For the records below, give the number of lines containing the word "frame" and no other text.

[Collected data]
━━━━━━━━

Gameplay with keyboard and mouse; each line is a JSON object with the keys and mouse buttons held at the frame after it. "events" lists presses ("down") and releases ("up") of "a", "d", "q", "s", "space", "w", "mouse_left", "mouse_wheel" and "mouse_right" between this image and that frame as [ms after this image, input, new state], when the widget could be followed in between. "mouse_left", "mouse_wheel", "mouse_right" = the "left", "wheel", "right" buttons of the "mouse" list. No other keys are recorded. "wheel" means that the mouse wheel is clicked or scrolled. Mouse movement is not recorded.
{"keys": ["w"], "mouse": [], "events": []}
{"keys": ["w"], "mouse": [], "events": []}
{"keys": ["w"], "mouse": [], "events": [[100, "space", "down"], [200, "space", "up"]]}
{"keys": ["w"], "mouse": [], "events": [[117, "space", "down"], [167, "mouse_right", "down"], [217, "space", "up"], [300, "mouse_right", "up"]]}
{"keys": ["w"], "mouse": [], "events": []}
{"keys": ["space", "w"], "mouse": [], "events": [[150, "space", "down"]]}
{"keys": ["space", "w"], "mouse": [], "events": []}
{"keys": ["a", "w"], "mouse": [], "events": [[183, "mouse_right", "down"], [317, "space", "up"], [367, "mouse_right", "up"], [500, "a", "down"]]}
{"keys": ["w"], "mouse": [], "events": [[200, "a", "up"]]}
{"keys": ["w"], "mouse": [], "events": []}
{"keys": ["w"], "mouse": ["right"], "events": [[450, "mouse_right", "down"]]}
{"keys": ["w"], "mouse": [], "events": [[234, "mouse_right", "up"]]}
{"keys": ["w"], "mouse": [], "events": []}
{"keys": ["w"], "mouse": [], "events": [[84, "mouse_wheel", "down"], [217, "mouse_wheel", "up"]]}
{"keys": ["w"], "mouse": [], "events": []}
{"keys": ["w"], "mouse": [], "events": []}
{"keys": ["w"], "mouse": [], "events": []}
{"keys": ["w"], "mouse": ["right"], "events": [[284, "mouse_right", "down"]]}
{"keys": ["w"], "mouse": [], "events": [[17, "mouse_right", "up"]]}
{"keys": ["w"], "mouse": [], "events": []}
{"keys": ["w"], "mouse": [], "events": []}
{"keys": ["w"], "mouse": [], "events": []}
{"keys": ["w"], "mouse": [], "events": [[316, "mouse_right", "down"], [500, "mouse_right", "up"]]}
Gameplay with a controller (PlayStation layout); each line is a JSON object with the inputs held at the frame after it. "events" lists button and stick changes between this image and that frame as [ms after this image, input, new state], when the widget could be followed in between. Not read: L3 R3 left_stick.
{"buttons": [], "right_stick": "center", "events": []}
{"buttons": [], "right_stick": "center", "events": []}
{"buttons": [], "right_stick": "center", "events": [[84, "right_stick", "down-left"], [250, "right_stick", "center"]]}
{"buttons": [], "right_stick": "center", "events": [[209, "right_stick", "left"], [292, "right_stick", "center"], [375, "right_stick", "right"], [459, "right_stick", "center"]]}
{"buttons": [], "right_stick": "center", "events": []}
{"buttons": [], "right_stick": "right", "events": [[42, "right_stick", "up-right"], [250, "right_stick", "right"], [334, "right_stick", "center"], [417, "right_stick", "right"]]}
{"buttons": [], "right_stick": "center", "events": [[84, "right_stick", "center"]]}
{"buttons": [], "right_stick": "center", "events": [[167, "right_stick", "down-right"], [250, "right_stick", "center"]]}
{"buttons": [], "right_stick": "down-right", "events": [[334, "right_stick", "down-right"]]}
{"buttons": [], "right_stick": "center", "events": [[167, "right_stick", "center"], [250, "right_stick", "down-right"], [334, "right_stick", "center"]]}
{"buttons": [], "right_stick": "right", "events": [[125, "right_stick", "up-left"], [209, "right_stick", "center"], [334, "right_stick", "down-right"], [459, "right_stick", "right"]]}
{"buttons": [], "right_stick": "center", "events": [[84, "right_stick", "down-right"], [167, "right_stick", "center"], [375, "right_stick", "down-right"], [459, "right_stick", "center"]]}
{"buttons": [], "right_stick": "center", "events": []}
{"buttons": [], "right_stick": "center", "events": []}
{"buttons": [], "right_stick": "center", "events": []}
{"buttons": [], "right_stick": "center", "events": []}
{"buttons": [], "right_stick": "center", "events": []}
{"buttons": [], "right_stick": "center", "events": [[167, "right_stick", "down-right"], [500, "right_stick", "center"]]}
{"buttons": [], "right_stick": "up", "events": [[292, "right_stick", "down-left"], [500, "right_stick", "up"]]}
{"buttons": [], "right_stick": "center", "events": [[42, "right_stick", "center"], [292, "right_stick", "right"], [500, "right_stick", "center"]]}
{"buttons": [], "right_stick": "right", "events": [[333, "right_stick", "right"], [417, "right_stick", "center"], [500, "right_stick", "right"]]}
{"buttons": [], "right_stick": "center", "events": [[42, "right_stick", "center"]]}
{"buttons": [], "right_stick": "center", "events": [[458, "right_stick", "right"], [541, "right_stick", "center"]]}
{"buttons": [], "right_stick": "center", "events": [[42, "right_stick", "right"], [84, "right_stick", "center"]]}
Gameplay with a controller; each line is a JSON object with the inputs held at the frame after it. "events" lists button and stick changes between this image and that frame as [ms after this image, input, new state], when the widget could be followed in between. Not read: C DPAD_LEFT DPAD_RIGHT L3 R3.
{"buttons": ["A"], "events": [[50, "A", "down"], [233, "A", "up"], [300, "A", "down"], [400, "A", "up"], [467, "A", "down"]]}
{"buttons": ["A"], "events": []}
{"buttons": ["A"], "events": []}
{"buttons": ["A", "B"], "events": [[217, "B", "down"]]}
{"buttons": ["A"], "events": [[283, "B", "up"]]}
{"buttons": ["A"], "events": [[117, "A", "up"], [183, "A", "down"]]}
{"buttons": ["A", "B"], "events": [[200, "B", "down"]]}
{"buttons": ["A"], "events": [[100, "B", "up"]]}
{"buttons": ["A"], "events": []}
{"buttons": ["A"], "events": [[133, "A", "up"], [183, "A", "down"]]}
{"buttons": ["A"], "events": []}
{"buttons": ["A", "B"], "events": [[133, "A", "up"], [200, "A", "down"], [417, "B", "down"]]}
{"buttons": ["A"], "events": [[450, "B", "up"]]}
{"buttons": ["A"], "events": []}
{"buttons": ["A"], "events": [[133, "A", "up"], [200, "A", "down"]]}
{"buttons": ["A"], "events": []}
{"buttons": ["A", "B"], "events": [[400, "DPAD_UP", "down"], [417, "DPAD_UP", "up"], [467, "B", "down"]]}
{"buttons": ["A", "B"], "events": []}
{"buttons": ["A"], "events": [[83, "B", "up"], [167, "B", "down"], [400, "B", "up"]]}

━━━━━━━━

* **Answer for the task**
3